Anfechtungsfrist für Ehelichkeitsfeststellungen; Neuregelung des Anfechtungsrechtes in Familiensachen

Bibliographie

Gericht
BGH
Datum
17.12.1965
Aktenzeichen
IV ZR 267/64
Entscheidungsform
Urteil
Referenz
WKRS 1965, 11151
Entscheidungsname
[keine Angabe]
ECLI
[keine Angabe]

Verfahrensgang

vorgehend
OLG Hamm - 26.06.1964

Fundstellen

  • BGHZ 44, 363 - 367
  • JZ 1966, 234-235 (Volltext mit amtl. LS)
  • MDR 1966, 406-407 (Volltext mit amtl. LS)
  • NJW 1966, 547-548 (Volltext mit amtl. LS)
  • NJW 1966, 546-548

Prozessführer

Dr. Ing.
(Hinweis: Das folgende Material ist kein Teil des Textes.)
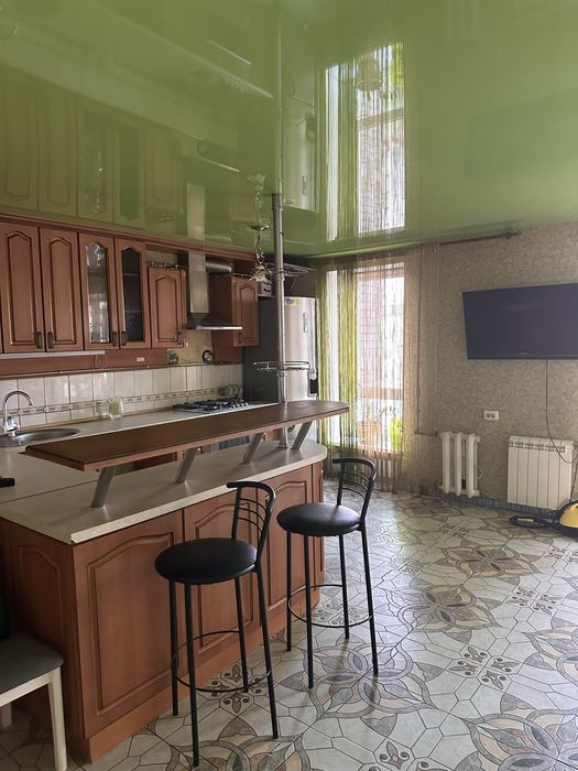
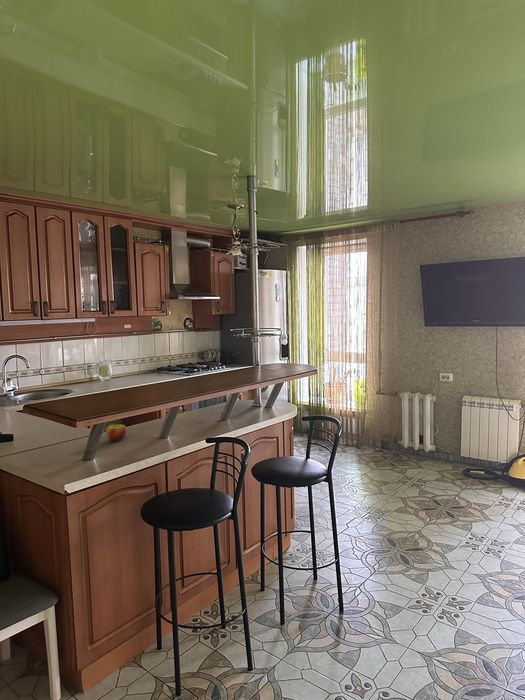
+ apple [105,424,127,442]
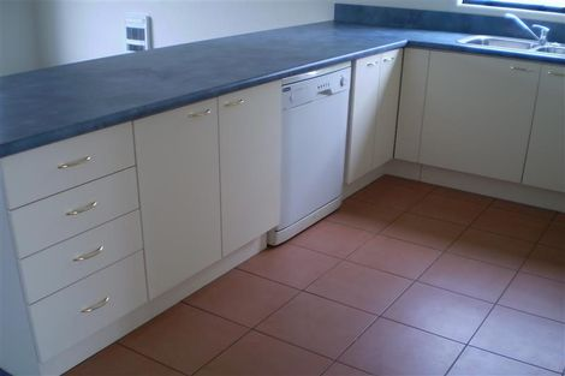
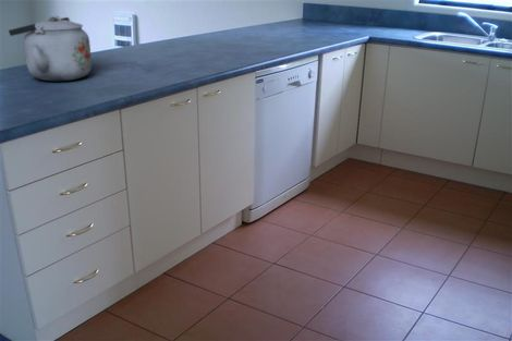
+ kettle [8,15,93,82]
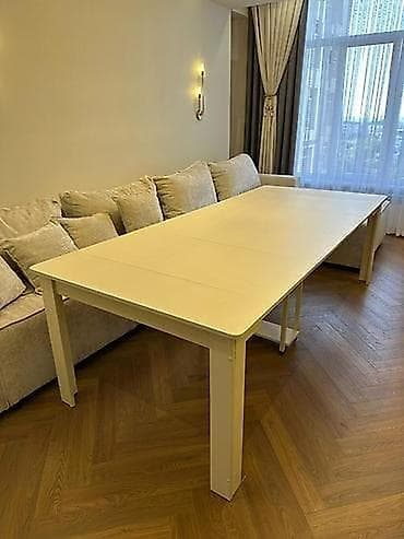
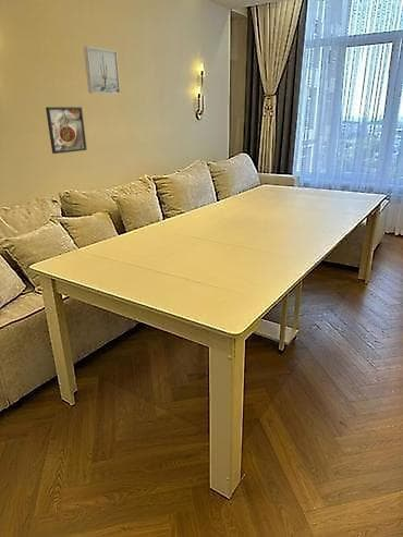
+ wall art [83,46,121,95]
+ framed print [45,106,87,155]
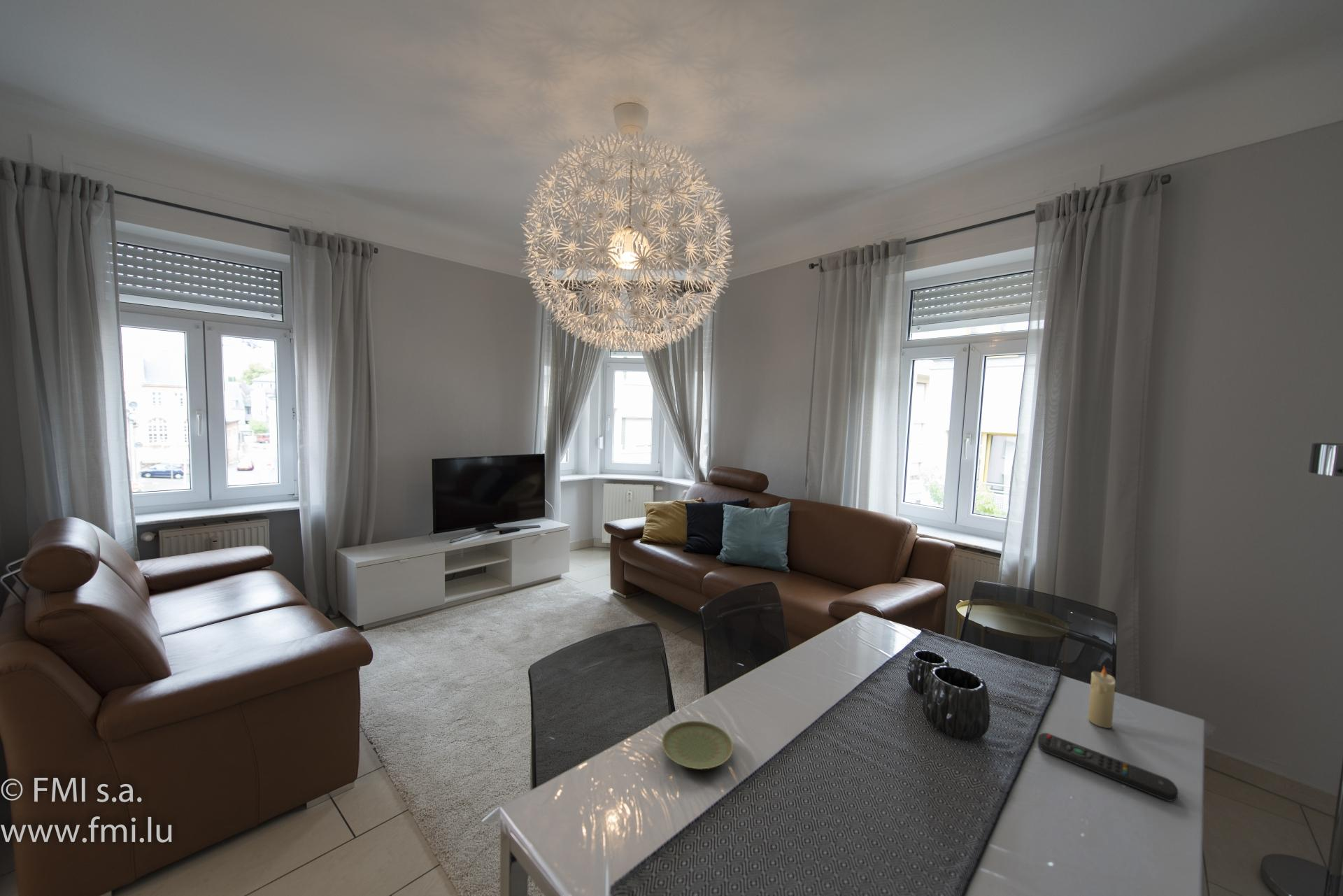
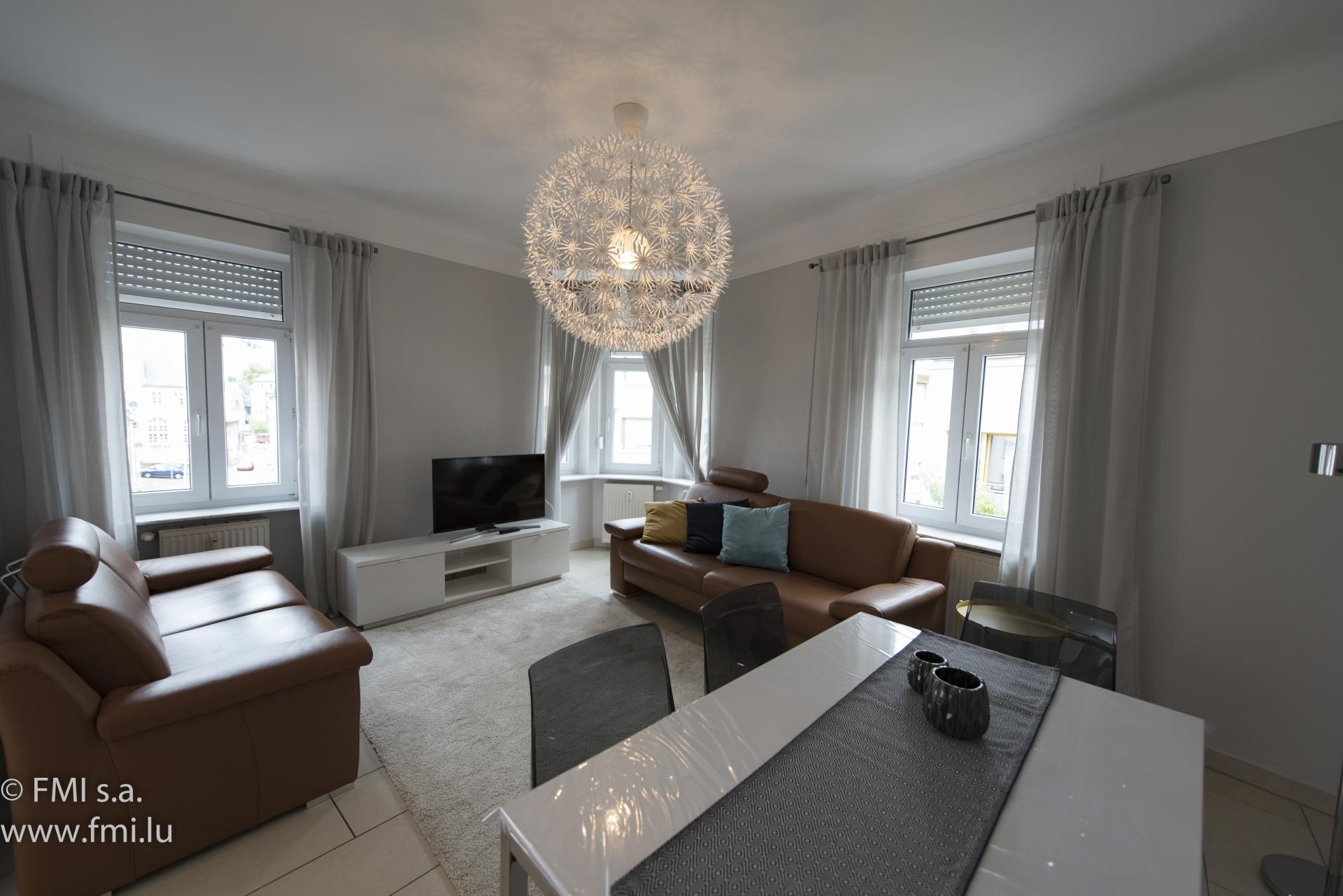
- candle [1087,665,1116,729]
- plate [661,720,734,770]
- remote control [1037,732,1179,802]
Gerhard T., H./Westf., K.str. ...

Prozessgegner

Maria T., D., R.,
gesetzlich vertreten durch Rechtsanwalt Paul H., D., B.

Amtlicher Leitsatz

Hat der Mann erst nach dem Inkrafttreten des FamRÄndG vom 11. August 1961 von den Umständen, die für die Unehelichkeit des Kindes sprechen, Kenntnis erlangt, so kann er die Ehelichkeit auch vor dem 1. Januar 1963 nicht mehr anfechten, wenn das Kind schon bei der Verkündung des ÄndG 10 Jahre alt geworden war.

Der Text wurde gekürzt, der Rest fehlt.